Angela Clark, University of Winchester
Angela is a first year PhD student working on the spiritual privileges sought by the medieval English laity – for example apostolic and episcopal licences to have a private chapel, to have mass or divine office celebrated in an oratory, or to have a portable altar. Supervised by Professor Michael Hicks and Dr Elena Woodacre, she is particularly interested in how the liturgy might be translated to these more personal arenas. She also sings in an (amateur) cathedral relief choir.
Johanna Dale, University of East Anglia
By the workshop Johanna should have submitted her thesis to the University of East Anglia. It comprises a study of royal and imperial inauguration and images of kingship in England, France and the Empire c.1050-c.1250. Previous research on coronation liturgy has tended to focus on the development of the rite, whereas the thesis is primarily concerned with whether and in what ways the liturgy contributed to shaping monarchical image.
Julia Exarchos, Ghent University
Julia studied History and Political Science at the University of Heidelberg and King’s College, University of London. In June 2013 she started her doctoral research Ritual scripting as work in progress: codifying rituals of conflict and reconciliation in the Medieval West (tenth-twelfth centuries) at Ghent University. Based primarily on the investigation of normative texts the project aims at revealing a relation between ritual scripting and ritual practice taking into account both internal and external influences.

## SUPPLIED MATERIAL

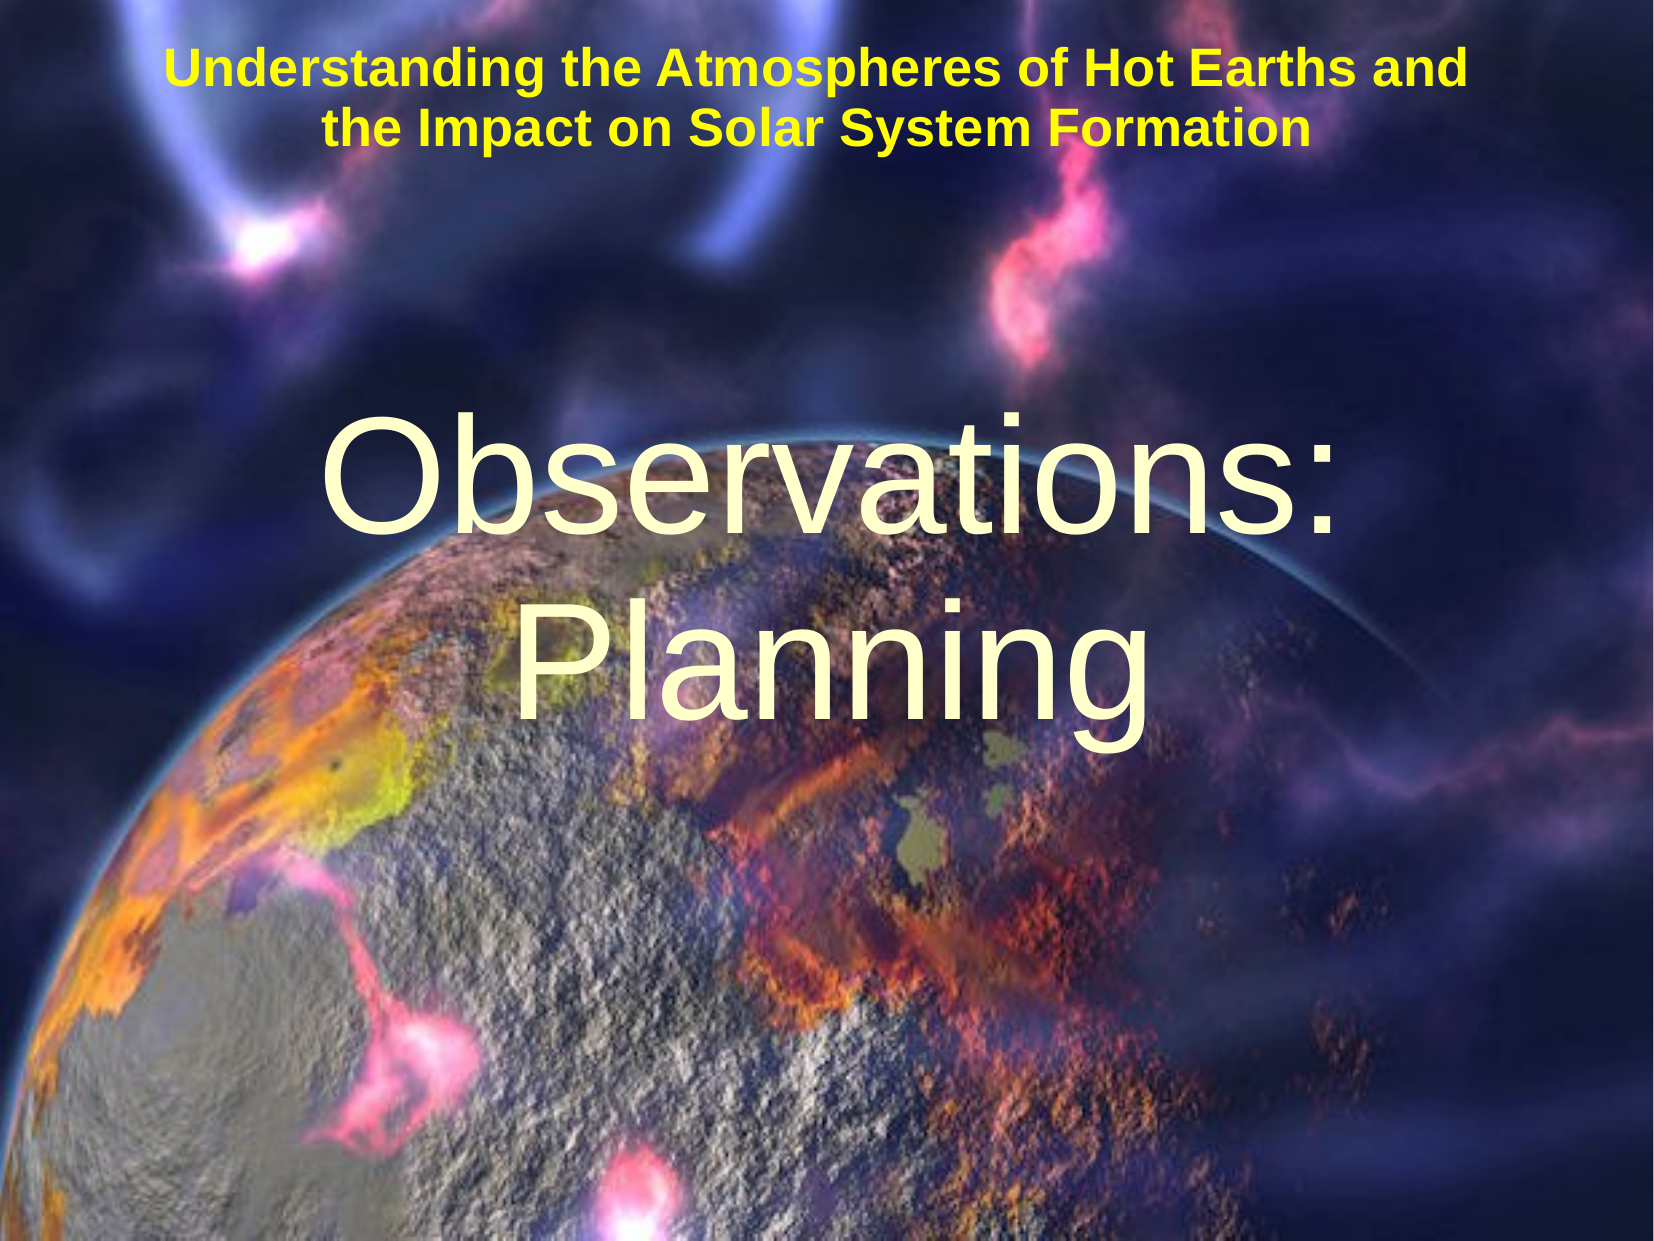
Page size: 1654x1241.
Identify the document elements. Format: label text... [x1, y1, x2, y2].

## YOUR INSTRUCTIONS
Continue the workshop participant biographies from their last sentence, writing the next entry in the same format as the ones before it.

## WRITTEN RESPONSE
Eva Ferro, University of Freiburg
2008 Bachelor in Philosophy (especially Philosophy of Antiquity and Hellenism) at the University of Verona (Italy). 2011 Master of Arts in “Mittelalter- und Renaissancestudien” with specialization in Medieval Latin at the Albert-Ludwigs- Universität Freiburg (Master thesis: Edition and survey of a newly discovered series of office chants for the feast of Mary Magdalena in context of the Hirsau Reform). At the time being PhD student in Medieval Latin with a dissertation project about the medieval cult of Saint Zeno of Verona and its spread north of the Alps. Coworker in the project “Hagiography as Heroisation” of the SFB 948 Helden–Heroisierungen–Heroismen.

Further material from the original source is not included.